WHAT IS NEEDED: Convert the stretch of the records from the line containing "території цих населених пунктів." through the line containing "2026-08-04 19:48:00" into a Markdown table with the columns Row number and Line, omitting blank lines.

Dataset entries:
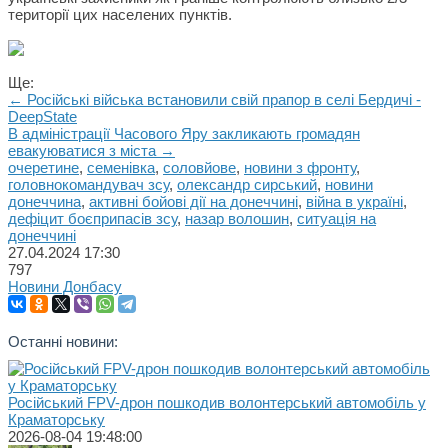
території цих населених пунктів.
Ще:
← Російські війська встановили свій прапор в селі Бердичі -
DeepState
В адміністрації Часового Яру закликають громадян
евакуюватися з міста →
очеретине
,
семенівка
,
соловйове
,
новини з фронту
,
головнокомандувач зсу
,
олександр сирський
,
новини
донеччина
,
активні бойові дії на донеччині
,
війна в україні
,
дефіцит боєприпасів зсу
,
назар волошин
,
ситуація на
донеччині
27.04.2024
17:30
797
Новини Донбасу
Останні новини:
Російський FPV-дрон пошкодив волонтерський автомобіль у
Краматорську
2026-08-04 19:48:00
==
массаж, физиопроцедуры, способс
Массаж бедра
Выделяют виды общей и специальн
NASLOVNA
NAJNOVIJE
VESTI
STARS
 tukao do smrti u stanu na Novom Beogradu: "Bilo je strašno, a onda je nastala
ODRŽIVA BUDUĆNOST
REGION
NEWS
--
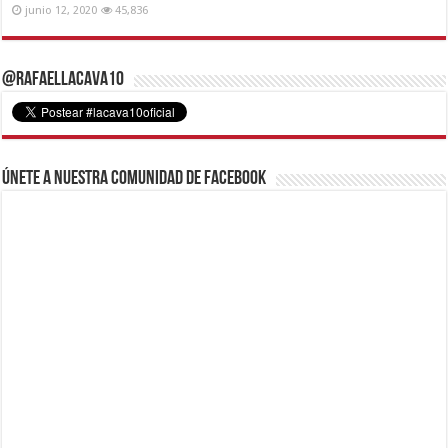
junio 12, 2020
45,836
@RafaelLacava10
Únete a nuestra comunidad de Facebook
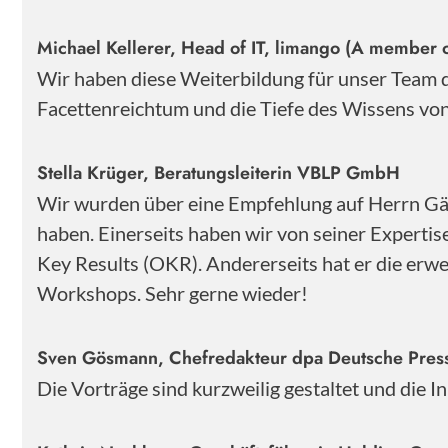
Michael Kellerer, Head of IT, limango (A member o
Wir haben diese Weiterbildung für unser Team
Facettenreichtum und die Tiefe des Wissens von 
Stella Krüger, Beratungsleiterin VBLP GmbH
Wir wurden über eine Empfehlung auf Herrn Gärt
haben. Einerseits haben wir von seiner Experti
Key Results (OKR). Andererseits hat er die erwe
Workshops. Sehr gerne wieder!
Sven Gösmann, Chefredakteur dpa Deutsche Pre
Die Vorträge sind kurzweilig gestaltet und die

EXERCISE SOLUTION:
| Row number | Line |
|---|---|
| 1 | території цих населених пунктів. |
| 2 | Ще: |
| 3 | ← Російські війська встановили свій прапор в селі Бердичі - |
| 4 | DeepState |
| 5 | В адміністрації Часового Яру закликають громадян |
| 6 | евакуюватися з міста → |
| 7 | очеретине |
| 8 | , |
| 9 | семенівка |
| 10 | , |
| 11 | соловйове |
| 12 | , |
| 13 | новини з фронту |
| 14 | , |
| 15 | головнокомандувач зсу |
| 16 | , |
| 17 | олександр сирський |
| 18 | , |
| 19 | новини |
| 20 | донеччина |
| 21 | , |
| 22 | активні бойові дії на донеччині |
| 23 | , |
| 24 | війна в україні |
| 25 | , |
| 26 | дефіцит боєприпасів зсу |
| 27 | , |
| 28 | назар волошин |
| 29 | , |
| 30 | ситуація на |
| 31 | донеччині |
| 32 | 27.04.2024 |
| 33 | 17:30 |
| 34 | 797 |
| 35 | Новини Донбасу |
| 36 | Останні новини: |
| 37 | Російський FPV-дрон пошкодив волонтерський автомобіль у |
| 38 | Краматорську |
| 39 | 2026-08-04 19:48:00 |